» WHAT IS REQUIRED
Would you copy the lines below exactly and omit the images?

» DATA SECTION
════════════════════
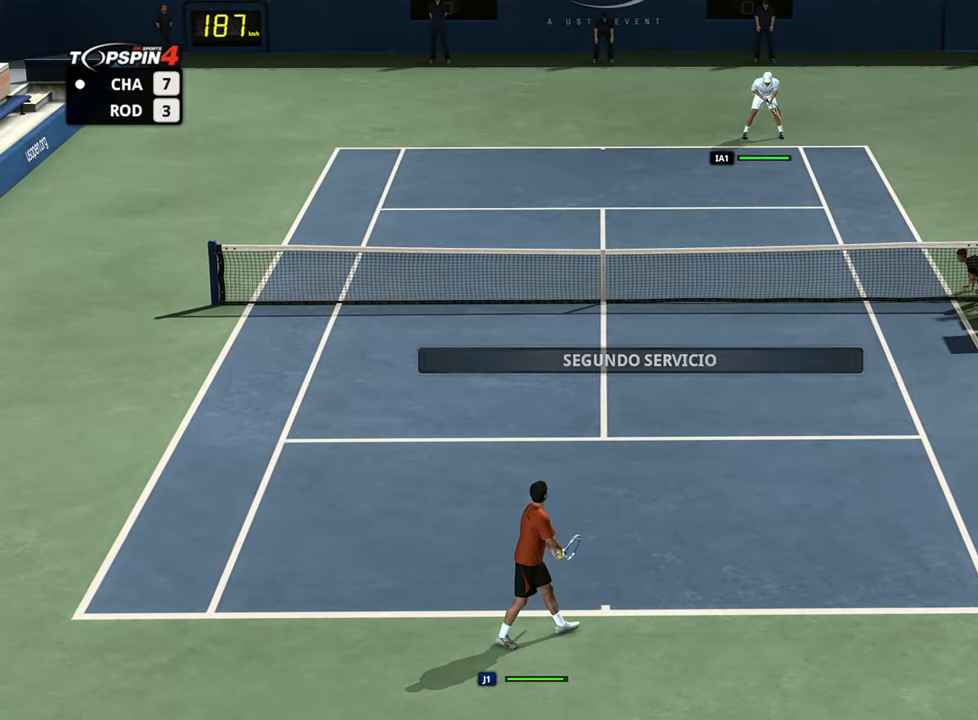
{"buttons": [], "left_stick": "left", "right_stick": "center", "events": [[484, "left_stick", "left"]]}
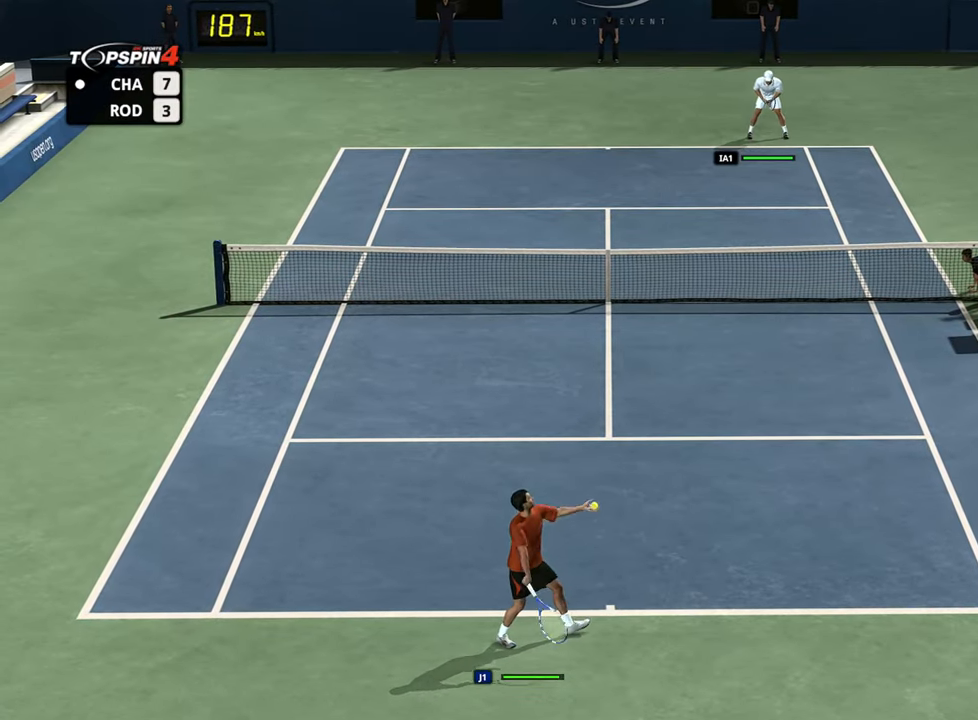
{"buttons": [], "left_stick": "left", "right_stick": "center", "events": []}
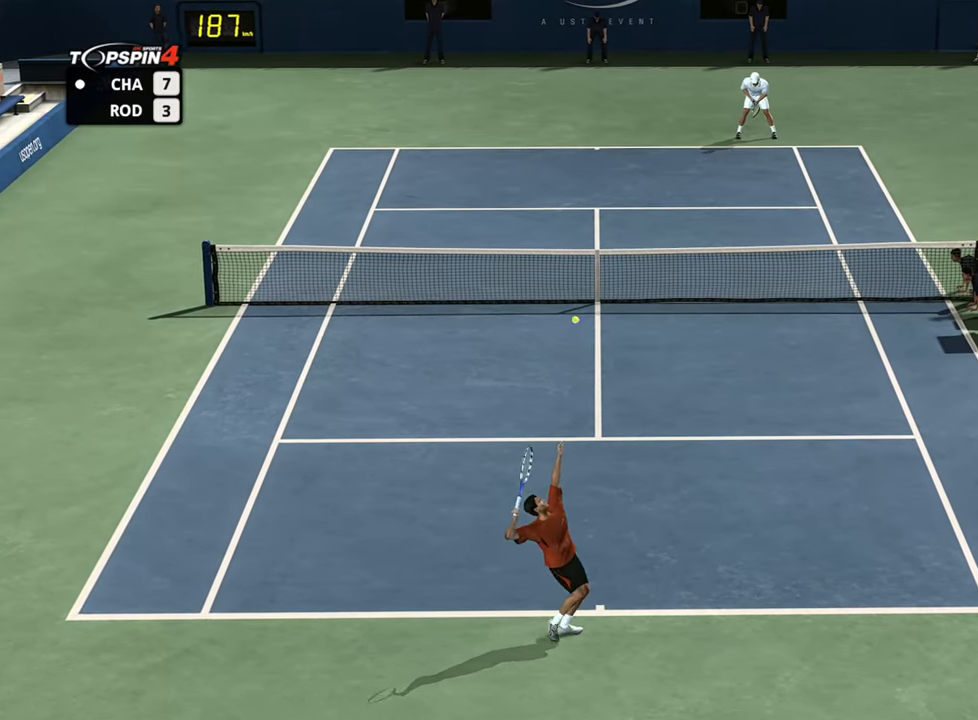
{"buttons": [], "left_stick": "center", "right_stick": "center", "events": [[67, "left_stick", "center"], [84, "right_stick", "up-left"], [217, "right_stick", "center"]]}
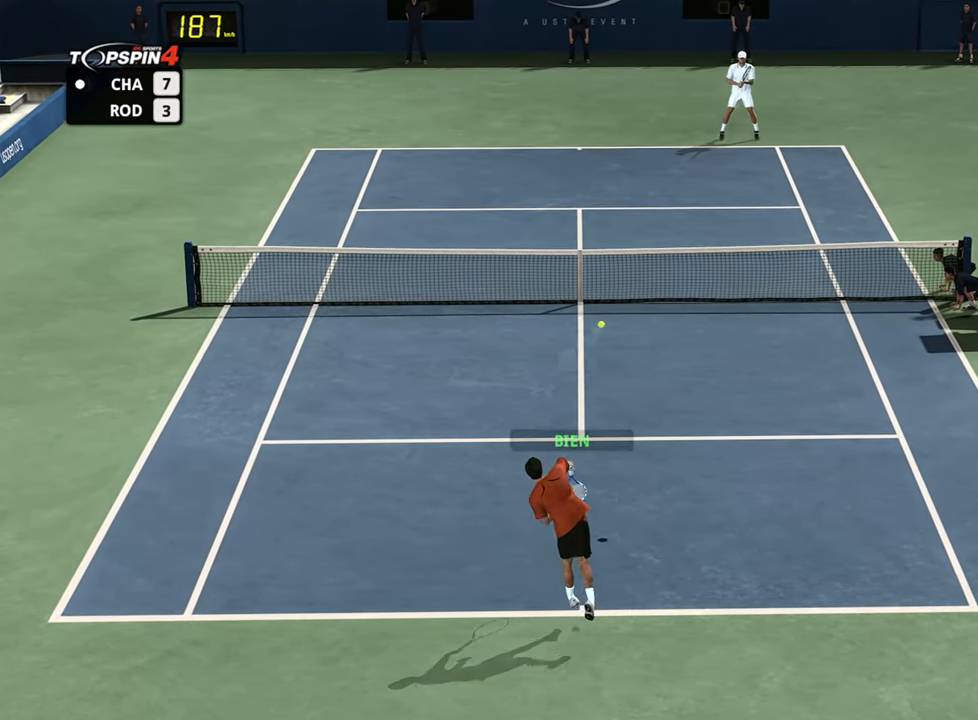
{"buttons": [], "left_stick": "center", "right_stick": "center", "events": []}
════════════════════
» OUTPUT
{"buttons": [], "left_stick": "left", "right_stick": "center", "events": [[484, "left_stick", "left"]]}
{"buttons": [], "left_stick": "left", "right_stick": "center", "events": []}
{"buttons": [], "left_stick": "center", "right_stick": "center", "events": [[67, "left_stick", "center"], [84, "right_stick", "up-left"], [217, "right_stick", "center"]]}
{"buttons": [], "left_stick": "center", "right_stick": "center", "events": []}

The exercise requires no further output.